For this post, I want to prove that in the absence of external forces, the total angular momentum of an N-particle system is conserved.

I start with  $\vec{P} = \displaystyle \sum_{\alpha} \vec{p}_{\alpha}$ which is the total momentum of an N-particle system. Now I can vectorially multiple the total momentum by $\vec{r}$ which is the position vector measured from the same origin $O$ for each particle.
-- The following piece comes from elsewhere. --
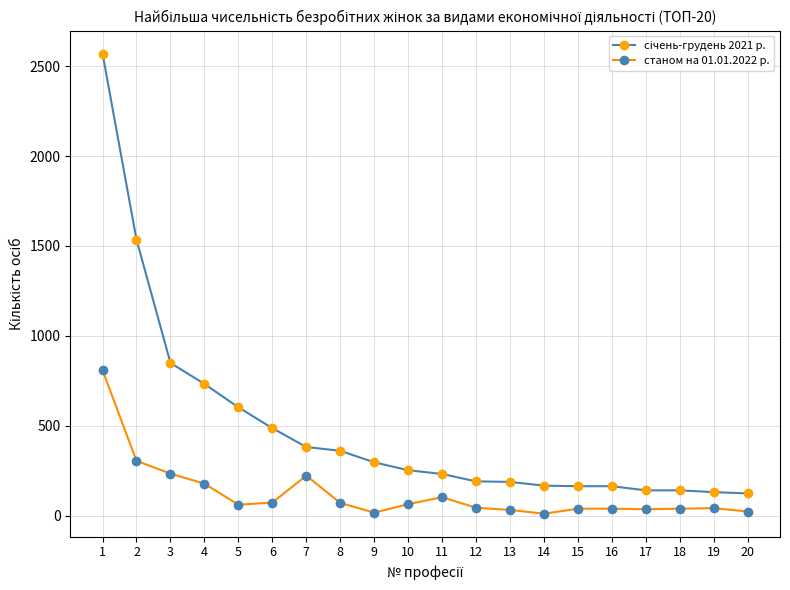

What is the greatest value displayed?

2570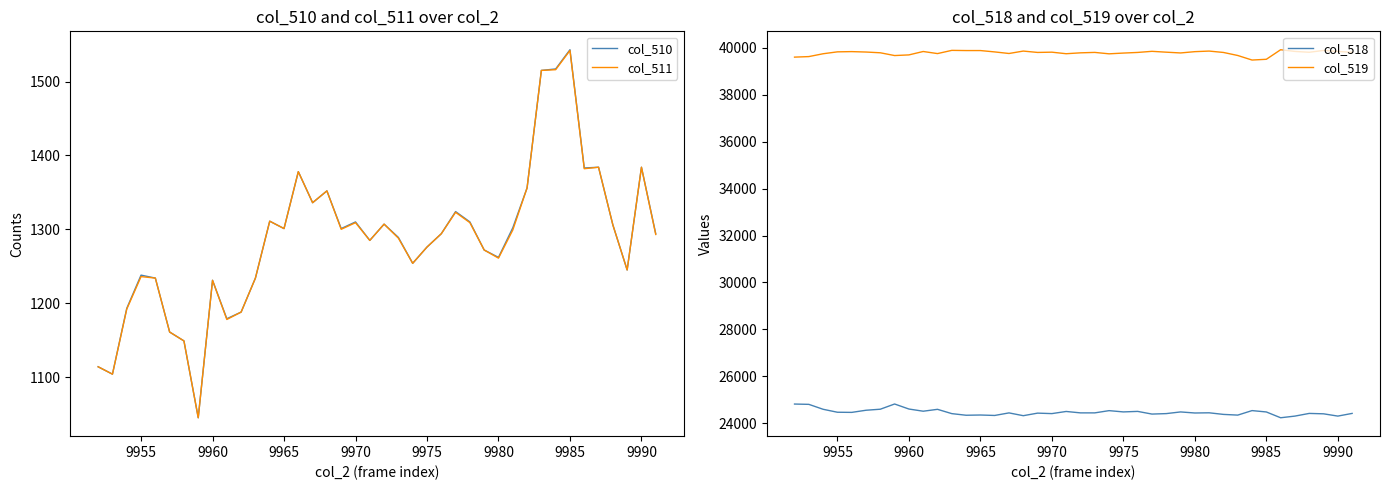

What is the difference between the second highest and minimum values in the col_519 series?

412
This will give me the total angular momentum of the system which can be written as $\vec{L} = \displaystyle \sum_{\alpha = 1}^{N} \vec{\ell}_{\alpha} = \displaystyle\sum_{\alpha = 1}^{N} \vec{r}_{\alpha} \times \vec{p}_{\alpha}$. After differentiating with respect to $t$, I obtain $\dot{\vec{L}} = \displaystyle \sum_{\alpha} \dot{\vec{\ell}}_{\alpha} = \displaystyle \sum_{\alpha} \frac{d}{dt} (\vec{r} \times \vec{p}) = \displaystyle \sum_{\alpha} ( \dot{\vec{r}} \times \vec{p}) + (\vec{r} \times \dot{\vec{p}})$. In the first cross product, I can substitute $\vec{p}$ with $m\dot{\vec{r}}$, and since the cross product of any two parallel vectors is zero, the first term becomes zero. This leaves implies that my sum becomes $\displaystyle\sum_{\alpha}\vec{r}_{\alpha} \times \vec{F}_{\alpha}$. Now, I can rewrite the net force on particle $\alpha$ as $\vec{F}_{\alpha} = \displaystyle \sum_{\beta \neq \alpha} \vec{F}_{\alpha \beta}$, where $\vec{F}_{\alpha \beta}$ represents the force exerted on particle $\alpha$ by particle $\beta$. Now I can make a substitution for $\vec{F}_{\alpha}$ to give me $\dot{\vec{L}} = \displaystyle \sum_{\alpha} \displaystyle \sum_{\beta \neq \alpha} \vec{r}_{\alpha} \times \vec{F}_{\alpha \beta}$

…I will finish the rest of this at some point. I seem to have misplaced the book.